La "grosse nouveauté" 2018 a été l'annonce et le lancement de l'IMF (Index Mobile First). Nous le savions déjà, le monde connecté en général virait mobile mais là, Google envoie un message assez fort. Même si pour le moment, mobile et desktop continuent de cohabiter, le dernier perd beaucoup d'importance dans le pourcentage d'utilisation des internautes. A mon sens, cela va continuer et le desktop ne deviendra qu'un reliquat de la consommation web en général.

Dans 5 ans ou un peu plus, vouloir un site compatible desktop aura à peu près la même importance qu'avoir un site compatible IE de nos jours. Pour moi, même la consommation du Web et de l'information sera en régression sur smartphone.

Je suis prêt à mettre une petite pièce sur le fait que Google va nouer des partenariats stratégiques pour intégrer d'autres objets du quotidien. Je vois bien revenir les Google Glass, par exemple.

L'Homme étant fainéant de nature, une grande majorité de la population succombera à la tentation des assistants virtuels. Les plus récalcitrants se les verront imposer à mon avis, d'une manière ou d'une autre.

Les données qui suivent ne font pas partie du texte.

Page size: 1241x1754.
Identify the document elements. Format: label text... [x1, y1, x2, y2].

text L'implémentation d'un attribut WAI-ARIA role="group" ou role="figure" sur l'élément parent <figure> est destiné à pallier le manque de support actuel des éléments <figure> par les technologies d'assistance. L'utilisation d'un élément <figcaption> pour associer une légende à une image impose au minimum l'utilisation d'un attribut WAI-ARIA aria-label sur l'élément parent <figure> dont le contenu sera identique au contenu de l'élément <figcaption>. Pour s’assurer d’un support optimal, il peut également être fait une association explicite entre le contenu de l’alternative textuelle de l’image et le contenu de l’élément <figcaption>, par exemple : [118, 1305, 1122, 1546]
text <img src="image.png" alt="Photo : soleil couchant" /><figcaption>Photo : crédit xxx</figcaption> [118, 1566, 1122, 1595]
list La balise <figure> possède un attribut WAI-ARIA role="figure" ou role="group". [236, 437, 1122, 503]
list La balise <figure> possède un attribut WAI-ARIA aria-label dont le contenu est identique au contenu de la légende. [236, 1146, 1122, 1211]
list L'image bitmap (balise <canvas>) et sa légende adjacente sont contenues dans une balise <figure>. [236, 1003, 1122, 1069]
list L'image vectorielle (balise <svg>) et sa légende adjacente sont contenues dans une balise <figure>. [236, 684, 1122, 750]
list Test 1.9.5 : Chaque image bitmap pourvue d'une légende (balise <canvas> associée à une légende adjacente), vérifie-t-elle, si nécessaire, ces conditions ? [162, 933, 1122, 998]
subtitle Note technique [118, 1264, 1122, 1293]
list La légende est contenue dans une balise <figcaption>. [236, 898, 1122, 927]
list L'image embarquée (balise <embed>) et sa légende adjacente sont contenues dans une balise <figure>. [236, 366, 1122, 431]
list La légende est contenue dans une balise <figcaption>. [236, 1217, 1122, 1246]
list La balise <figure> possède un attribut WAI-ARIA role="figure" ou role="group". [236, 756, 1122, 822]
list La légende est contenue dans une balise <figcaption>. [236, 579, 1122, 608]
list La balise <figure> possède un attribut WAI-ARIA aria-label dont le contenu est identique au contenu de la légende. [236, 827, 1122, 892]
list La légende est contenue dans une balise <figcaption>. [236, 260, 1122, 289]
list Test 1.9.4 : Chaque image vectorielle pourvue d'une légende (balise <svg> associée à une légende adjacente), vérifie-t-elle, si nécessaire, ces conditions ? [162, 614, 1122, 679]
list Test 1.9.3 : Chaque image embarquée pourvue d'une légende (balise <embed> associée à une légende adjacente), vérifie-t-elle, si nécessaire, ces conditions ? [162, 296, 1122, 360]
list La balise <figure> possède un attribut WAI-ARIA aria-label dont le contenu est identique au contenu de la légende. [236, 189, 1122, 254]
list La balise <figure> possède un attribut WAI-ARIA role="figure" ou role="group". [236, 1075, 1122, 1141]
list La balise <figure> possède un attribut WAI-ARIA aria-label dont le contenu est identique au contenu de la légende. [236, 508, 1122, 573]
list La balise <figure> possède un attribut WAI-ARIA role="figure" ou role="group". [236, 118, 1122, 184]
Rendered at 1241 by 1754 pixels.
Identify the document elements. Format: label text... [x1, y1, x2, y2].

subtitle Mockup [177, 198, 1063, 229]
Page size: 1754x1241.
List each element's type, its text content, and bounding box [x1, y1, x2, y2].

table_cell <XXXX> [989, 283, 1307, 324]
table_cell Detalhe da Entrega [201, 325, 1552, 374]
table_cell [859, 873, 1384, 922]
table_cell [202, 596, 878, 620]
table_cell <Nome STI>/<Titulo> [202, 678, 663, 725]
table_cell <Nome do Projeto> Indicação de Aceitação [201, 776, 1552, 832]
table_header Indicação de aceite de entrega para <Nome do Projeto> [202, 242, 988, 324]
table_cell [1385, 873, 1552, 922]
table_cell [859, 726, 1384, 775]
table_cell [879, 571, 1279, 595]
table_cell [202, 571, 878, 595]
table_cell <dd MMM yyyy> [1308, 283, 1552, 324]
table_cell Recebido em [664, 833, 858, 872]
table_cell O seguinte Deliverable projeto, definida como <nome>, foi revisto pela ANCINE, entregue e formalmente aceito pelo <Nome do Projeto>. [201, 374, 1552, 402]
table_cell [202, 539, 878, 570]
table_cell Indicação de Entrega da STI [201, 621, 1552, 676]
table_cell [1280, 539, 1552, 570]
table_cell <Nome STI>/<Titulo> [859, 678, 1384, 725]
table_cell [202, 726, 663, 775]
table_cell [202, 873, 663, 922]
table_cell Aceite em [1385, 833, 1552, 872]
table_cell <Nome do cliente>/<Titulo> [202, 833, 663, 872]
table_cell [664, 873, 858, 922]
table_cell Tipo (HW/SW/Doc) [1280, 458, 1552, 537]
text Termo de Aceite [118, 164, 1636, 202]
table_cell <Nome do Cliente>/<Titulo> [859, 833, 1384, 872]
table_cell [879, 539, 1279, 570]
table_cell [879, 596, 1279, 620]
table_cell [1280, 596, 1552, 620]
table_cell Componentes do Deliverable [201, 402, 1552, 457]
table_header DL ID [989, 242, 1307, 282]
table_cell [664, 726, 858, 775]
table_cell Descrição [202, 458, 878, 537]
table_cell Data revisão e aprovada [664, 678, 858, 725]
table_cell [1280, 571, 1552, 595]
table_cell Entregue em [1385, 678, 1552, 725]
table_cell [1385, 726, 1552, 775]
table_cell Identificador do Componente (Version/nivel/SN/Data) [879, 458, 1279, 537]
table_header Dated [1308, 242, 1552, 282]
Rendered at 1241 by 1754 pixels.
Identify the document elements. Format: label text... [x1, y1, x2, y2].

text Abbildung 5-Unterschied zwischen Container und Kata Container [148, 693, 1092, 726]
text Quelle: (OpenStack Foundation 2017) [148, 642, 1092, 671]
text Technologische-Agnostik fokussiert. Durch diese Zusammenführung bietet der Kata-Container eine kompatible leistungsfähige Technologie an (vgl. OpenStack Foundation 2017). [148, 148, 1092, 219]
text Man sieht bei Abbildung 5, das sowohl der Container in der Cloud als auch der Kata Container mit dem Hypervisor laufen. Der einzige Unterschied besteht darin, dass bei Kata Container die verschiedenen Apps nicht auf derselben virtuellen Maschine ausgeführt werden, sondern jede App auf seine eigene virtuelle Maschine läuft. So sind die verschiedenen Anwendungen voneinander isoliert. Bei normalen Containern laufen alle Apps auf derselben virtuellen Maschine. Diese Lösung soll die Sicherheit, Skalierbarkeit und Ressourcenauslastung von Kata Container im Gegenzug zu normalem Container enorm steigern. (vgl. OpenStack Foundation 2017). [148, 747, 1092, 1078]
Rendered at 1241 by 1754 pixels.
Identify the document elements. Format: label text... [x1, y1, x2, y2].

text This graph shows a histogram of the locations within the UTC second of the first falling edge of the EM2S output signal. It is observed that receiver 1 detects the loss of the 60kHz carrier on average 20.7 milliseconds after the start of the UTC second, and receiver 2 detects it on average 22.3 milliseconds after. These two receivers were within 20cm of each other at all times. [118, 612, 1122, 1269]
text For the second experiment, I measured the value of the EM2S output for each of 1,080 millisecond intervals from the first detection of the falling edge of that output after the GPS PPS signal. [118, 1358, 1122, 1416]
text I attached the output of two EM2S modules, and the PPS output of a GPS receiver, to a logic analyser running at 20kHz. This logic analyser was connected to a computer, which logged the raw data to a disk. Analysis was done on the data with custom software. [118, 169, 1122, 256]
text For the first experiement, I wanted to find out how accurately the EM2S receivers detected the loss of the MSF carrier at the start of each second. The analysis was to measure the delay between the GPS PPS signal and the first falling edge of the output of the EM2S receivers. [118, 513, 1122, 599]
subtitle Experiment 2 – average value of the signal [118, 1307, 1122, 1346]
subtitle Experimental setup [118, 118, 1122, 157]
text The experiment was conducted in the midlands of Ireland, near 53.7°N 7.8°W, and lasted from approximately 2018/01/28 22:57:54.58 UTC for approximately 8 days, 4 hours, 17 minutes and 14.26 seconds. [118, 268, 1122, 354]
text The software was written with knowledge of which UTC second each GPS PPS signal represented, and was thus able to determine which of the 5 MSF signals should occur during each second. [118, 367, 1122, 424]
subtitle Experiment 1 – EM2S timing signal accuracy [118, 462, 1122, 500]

Cela veut donc dire que le vocal, recherche mais surtout réponse, vont continuer à prendre de l'importance. Peut être à mon sens le plus gros impact potentiel sur le monde du SEO. Car si actuellement, des sites peuvent très bien s'en sortir sans être premier, le vocal se cantonne à une réponse unique. En clair, c'est être premier ou mourir. Être moyen  ne sera plus viable et j'y reviendrai par la suite.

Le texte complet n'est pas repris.